### Given records

──────

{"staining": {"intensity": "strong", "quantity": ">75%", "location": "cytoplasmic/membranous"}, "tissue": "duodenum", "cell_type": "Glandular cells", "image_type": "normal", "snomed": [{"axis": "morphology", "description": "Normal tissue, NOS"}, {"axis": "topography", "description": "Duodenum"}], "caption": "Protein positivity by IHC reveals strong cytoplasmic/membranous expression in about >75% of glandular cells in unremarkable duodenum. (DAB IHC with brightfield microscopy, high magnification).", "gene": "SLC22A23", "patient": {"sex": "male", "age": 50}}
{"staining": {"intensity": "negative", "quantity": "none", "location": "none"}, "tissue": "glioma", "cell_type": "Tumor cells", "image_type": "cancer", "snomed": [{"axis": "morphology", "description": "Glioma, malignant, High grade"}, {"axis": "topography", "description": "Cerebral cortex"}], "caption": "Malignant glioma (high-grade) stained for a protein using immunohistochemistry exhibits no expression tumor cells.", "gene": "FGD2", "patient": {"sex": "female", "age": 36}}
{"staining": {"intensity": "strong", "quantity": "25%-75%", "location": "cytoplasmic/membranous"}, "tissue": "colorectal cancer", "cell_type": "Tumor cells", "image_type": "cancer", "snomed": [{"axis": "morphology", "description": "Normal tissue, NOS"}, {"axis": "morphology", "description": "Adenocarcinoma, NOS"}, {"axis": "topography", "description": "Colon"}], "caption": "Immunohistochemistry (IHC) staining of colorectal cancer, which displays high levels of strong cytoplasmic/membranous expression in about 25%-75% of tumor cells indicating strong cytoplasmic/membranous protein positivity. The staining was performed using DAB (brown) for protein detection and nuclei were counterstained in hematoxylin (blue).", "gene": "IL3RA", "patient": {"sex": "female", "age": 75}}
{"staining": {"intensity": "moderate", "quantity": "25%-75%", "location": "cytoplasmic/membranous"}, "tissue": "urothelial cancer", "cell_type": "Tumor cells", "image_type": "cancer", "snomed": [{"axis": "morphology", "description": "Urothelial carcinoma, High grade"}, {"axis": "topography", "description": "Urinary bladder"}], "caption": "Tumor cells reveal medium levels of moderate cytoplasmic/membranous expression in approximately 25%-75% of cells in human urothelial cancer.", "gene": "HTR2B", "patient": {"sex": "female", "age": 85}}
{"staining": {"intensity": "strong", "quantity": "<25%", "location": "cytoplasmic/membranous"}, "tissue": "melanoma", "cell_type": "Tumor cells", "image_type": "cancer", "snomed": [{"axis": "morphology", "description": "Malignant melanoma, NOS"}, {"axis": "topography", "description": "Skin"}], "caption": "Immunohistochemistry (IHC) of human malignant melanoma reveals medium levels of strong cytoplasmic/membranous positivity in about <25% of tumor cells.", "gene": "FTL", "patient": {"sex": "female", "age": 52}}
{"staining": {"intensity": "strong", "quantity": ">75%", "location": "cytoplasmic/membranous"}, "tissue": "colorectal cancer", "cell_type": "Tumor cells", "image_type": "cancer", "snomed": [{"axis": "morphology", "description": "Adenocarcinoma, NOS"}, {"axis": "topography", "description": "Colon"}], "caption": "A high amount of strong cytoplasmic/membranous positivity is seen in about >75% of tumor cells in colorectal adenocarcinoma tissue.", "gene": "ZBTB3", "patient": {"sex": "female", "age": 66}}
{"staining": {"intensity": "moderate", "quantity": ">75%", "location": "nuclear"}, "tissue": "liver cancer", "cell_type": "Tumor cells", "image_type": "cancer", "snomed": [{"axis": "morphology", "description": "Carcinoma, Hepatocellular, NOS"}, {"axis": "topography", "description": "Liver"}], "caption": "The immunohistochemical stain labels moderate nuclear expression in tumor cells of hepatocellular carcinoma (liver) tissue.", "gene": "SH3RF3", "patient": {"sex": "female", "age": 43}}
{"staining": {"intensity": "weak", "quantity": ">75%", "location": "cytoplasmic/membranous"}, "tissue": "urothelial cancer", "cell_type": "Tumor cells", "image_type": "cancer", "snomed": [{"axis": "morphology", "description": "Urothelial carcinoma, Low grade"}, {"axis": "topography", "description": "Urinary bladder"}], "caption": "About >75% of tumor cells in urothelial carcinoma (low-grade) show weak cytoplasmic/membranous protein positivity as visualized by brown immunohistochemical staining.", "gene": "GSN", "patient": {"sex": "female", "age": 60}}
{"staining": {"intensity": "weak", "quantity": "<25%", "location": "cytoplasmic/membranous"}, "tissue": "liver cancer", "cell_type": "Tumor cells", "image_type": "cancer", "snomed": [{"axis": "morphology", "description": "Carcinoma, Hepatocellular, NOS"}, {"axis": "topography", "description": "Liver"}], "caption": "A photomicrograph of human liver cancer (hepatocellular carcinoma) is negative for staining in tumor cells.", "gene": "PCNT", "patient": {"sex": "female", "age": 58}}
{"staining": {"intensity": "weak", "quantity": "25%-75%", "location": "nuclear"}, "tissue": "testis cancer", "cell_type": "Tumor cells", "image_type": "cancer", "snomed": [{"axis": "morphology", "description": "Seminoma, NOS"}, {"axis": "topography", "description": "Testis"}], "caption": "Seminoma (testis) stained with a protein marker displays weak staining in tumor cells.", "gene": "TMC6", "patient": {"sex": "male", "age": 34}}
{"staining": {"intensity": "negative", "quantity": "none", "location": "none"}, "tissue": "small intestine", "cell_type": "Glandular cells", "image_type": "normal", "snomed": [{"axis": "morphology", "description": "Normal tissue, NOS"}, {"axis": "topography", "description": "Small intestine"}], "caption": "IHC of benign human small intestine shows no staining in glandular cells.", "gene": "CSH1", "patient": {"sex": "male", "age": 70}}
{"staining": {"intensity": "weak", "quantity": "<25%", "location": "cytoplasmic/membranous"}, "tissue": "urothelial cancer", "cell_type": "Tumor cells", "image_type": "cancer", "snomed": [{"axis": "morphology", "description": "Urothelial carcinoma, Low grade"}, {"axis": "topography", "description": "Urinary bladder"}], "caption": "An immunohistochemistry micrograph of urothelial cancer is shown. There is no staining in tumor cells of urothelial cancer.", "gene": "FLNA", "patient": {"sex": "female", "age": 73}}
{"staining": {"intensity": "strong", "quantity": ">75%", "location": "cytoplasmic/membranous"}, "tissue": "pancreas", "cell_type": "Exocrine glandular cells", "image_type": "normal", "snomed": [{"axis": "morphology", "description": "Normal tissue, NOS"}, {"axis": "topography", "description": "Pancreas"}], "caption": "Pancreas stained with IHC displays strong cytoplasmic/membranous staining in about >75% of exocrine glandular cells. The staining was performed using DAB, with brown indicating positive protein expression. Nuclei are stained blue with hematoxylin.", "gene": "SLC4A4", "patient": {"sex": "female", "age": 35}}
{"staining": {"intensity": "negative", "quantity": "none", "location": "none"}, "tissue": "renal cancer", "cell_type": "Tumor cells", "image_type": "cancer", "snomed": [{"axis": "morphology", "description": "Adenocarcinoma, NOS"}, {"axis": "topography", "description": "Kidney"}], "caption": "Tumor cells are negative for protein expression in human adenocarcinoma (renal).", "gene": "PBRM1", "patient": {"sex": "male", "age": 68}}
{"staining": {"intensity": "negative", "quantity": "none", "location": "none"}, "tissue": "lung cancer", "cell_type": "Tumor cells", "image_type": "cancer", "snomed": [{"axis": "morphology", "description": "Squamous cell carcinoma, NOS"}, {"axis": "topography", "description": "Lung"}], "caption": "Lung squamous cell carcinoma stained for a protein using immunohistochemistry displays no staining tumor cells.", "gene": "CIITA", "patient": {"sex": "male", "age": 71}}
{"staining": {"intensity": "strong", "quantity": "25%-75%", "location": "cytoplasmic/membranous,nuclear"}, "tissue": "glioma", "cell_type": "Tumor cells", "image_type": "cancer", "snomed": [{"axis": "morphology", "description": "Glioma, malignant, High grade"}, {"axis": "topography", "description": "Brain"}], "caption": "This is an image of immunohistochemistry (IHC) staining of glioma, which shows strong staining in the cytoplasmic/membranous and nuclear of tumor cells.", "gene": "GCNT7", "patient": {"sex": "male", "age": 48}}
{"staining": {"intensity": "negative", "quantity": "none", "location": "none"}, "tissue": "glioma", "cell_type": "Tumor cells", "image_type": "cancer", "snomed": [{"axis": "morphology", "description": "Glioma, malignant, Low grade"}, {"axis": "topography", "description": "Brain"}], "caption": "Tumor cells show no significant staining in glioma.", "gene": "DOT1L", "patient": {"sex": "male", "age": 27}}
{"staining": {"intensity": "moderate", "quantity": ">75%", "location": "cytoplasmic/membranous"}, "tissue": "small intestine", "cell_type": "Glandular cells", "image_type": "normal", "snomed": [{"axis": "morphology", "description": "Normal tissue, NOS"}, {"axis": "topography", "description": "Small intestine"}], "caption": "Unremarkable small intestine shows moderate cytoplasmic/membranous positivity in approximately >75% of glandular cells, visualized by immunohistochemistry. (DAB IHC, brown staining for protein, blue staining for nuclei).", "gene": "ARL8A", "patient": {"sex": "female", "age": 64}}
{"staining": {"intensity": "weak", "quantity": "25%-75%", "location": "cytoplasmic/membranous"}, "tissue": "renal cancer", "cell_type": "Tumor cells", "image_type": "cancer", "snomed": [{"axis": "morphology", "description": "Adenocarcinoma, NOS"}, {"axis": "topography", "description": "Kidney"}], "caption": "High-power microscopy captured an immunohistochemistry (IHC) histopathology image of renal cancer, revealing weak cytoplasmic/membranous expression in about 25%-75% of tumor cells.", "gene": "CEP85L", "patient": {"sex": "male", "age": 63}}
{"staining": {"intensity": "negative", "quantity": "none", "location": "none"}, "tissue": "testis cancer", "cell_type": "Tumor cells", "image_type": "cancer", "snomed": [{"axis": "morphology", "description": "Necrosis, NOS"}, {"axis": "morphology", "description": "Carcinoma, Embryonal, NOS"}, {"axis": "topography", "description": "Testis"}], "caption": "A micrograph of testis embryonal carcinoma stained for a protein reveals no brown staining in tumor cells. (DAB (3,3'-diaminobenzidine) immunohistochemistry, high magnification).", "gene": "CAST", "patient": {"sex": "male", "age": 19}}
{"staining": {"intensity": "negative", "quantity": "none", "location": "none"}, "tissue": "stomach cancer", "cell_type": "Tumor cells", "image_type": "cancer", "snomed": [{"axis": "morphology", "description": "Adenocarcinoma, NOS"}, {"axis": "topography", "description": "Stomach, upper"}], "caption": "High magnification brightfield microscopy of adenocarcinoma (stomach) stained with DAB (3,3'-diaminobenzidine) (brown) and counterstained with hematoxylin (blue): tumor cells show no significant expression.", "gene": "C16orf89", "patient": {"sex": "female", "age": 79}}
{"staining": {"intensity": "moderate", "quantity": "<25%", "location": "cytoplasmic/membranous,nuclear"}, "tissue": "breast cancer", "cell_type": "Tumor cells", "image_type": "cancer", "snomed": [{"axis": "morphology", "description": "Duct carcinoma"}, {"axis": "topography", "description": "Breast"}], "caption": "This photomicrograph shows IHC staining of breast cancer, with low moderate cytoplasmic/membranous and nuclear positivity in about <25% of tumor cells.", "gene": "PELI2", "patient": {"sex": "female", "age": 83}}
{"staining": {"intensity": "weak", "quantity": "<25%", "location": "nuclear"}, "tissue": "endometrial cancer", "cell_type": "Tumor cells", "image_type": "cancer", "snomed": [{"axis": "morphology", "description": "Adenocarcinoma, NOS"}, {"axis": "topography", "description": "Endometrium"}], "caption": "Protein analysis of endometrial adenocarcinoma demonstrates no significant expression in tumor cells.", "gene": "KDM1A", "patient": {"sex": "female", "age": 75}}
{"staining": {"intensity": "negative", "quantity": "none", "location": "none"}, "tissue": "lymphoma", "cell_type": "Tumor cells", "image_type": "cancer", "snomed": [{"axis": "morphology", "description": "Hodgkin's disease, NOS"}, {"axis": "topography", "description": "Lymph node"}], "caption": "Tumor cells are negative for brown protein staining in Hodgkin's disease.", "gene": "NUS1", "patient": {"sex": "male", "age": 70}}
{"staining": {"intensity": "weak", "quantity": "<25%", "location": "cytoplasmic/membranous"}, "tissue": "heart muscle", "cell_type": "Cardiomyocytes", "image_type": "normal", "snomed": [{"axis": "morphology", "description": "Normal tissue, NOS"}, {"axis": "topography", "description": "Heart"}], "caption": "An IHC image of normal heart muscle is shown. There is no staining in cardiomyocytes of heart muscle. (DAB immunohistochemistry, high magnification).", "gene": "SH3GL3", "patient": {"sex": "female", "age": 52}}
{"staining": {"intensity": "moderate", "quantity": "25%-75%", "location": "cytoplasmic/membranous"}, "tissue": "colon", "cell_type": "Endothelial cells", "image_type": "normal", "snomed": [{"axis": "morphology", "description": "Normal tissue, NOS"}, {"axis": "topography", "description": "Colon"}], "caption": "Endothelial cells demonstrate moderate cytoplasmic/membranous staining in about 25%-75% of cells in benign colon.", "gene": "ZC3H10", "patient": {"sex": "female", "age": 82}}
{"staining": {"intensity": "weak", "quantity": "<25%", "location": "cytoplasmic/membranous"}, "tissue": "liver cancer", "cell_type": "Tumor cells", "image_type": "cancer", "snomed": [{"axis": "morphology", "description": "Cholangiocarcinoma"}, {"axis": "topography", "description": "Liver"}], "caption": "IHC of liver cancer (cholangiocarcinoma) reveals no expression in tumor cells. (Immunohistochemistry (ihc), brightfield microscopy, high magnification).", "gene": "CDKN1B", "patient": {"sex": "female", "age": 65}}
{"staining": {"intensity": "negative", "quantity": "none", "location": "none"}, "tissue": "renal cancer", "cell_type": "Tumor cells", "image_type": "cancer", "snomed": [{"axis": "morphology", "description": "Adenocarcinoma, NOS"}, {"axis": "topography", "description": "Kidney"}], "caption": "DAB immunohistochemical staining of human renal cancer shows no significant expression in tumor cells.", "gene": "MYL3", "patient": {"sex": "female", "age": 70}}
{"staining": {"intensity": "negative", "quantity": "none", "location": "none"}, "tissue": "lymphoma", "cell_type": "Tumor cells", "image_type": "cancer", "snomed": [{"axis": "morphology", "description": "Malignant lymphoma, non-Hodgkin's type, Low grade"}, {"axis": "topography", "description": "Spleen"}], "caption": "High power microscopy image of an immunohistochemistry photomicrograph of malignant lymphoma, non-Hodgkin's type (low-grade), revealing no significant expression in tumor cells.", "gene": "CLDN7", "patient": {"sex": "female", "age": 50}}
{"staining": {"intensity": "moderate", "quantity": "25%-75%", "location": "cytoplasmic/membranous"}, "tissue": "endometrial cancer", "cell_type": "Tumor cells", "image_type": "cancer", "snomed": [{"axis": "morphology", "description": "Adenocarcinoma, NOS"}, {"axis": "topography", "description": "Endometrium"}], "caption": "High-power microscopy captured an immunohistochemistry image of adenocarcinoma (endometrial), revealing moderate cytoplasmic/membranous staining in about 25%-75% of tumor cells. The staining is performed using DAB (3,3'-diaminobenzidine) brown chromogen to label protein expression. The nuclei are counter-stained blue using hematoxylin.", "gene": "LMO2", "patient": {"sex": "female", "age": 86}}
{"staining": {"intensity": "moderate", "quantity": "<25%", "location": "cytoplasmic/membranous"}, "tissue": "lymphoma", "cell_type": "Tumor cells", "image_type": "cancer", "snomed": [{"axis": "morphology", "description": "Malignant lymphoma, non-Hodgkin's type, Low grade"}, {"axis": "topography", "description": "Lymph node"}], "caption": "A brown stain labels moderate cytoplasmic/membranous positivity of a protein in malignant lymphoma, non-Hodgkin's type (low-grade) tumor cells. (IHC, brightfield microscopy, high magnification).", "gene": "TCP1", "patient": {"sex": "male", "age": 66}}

──────

### The task
Show the lines of the material that contain the word "bladder".

### Answer to the problem
{"staining": {"intensity": "moderate", "quantity": "25%-75%", "location": "cytoplasmic/membranous"}, "tissue": "urothelial cancer", "cell_type": "Tumor cells", "image_type": "cancer", "snomed": [{"axis": "morphology", "description": "Urothelial carcinoma, High grade"}, {"axis": "topography", "description": "Urinary bladder"}], "caption": "Tumor cells reveal medium levels of moderate cytoplasmic/membranous expression in approximately 25%-75% of cells in human urothelial cancer.", "gene": "HTR2B", "patient": {"sex": "female", "age": 85}}
{"staining": {"intensity": "weak", "quantity": ">75%", "location": "cytoplasmic/membranous"}, "tissue": "urothelial cancer", "cell_type": "Tumor cells", "image_type": "cancer", "snomed": [{"axis": "morphology", "description": "Urothelial carcinoma, Low grade"}, {"axis": "topography", "description": "Urinary bladder"}], "caption": "About >75% of tumor cells in urothelial carcinoma (low-grade) show weak cytoplasmic/membranous protein positivity as visualized by brown immunohistochemical staining.", "gene": "GSN", "patient": {"sex": "female", "age": 60}}
{"staining": {"intensity": "weak", "quantity": "<25%", "location": "cytoplasmic/membranous"}, "tissue": "urothelial cancer", "cell_type": "Tumor cells", "image_type": "cancer", "snomed": [{"axis": "morphology", "description": "Urothelial carcinoma, Low grade"}, {"axis": "topography", "description": "Urinary bladder"}], "caption": "An immunohistochemistry micrograph of urothelial cancer is shown. There is no staining in tumor cells of urothelial cancer.", "gene": "FLNA", "patient": {"sex": "female", "age": 73}}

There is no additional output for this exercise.